In its conventional formulation, mechanics describes the evolution of states and observables in time. This evolution is governed by a hamiltonian. This is also true for special-relativistic theories, where evolution is governed by a representation of the Poincaré group, which includes a hamiltonian. This conventional formulation is not sufficiently broad because general-relativistic systems – in fact, the world in which we live – do not fit into this conceptual scheme. Therefore we need a more general formulation of mechanics than the conventional one. This formulation must be based on notions of “observable” and “state” that maintain a clear meaning in a general-relativistic context. A formulation of this kind is described in this chapter.

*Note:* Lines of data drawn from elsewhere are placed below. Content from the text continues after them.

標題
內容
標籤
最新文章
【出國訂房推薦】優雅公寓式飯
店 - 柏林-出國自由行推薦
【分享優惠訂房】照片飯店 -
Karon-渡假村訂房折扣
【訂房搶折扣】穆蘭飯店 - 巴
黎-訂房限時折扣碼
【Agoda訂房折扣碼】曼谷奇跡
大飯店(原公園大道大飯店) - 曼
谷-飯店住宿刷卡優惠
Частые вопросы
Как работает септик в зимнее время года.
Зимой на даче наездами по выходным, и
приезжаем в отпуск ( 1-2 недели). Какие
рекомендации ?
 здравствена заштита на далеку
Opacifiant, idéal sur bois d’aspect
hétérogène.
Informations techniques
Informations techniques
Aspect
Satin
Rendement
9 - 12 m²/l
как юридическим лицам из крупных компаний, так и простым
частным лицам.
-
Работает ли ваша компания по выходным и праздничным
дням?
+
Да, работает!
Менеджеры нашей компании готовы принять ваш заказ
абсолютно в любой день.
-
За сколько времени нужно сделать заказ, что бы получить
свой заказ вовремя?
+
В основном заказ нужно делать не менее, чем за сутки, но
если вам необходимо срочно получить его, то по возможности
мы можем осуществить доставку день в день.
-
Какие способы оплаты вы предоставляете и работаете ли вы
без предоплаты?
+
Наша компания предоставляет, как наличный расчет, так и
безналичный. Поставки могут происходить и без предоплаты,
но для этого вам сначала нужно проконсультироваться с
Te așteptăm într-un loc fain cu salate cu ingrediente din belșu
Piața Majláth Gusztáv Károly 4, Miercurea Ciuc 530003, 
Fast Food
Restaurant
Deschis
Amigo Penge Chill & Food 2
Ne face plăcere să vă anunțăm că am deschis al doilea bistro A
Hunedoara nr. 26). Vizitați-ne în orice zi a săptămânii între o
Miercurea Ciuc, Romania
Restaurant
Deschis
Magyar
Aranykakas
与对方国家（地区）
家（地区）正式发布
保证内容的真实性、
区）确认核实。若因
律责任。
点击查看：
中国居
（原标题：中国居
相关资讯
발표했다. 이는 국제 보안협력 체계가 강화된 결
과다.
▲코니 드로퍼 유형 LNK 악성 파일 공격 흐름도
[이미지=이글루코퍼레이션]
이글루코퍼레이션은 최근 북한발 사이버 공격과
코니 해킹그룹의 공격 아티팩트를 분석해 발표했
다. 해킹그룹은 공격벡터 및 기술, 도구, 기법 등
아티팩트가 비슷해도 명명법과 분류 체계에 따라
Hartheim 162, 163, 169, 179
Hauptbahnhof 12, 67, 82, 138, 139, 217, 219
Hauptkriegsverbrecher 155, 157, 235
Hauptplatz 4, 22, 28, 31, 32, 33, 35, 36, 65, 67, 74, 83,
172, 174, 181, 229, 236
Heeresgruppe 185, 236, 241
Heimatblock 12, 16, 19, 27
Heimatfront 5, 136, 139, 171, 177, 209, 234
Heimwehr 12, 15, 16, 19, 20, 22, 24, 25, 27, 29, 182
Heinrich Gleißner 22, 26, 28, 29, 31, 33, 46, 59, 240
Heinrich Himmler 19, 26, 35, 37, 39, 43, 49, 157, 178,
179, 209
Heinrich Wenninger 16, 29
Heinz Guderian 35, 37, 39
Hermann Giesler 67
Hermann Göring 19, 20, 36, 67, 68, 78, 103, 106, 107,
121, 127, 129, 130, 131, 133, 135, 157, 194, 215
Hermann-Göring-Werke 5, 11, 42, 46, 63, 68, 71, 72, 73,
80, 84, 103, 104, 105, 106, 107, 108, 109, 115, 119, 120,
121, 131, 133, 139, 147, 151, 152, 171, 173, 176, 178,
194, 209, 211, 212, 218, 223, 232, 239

The conventional structure of conventional nonrelativistic mechanics already points rather directly to the relativistic formulation described here. Indeed, many aspects of this formulation are already utilized by many authors. For instance, Arnold identifies the (presymplectic) space with coordinates (t, qi, pi) (time, lagrangian variables and their momenta) as the natural home for mechanics. Souriau has developed a beautiful and little-known relativistic formalism. Probably the first to consider the point of view used here was Lagrange himself, in pointing out that the most convenient definition of “phase space” is the space of the physical motions. Many of the tools used below are also used in hamiltonian treatments of generally covariant theories as constrained systems, although generally within a rather obscure interpretative cloud.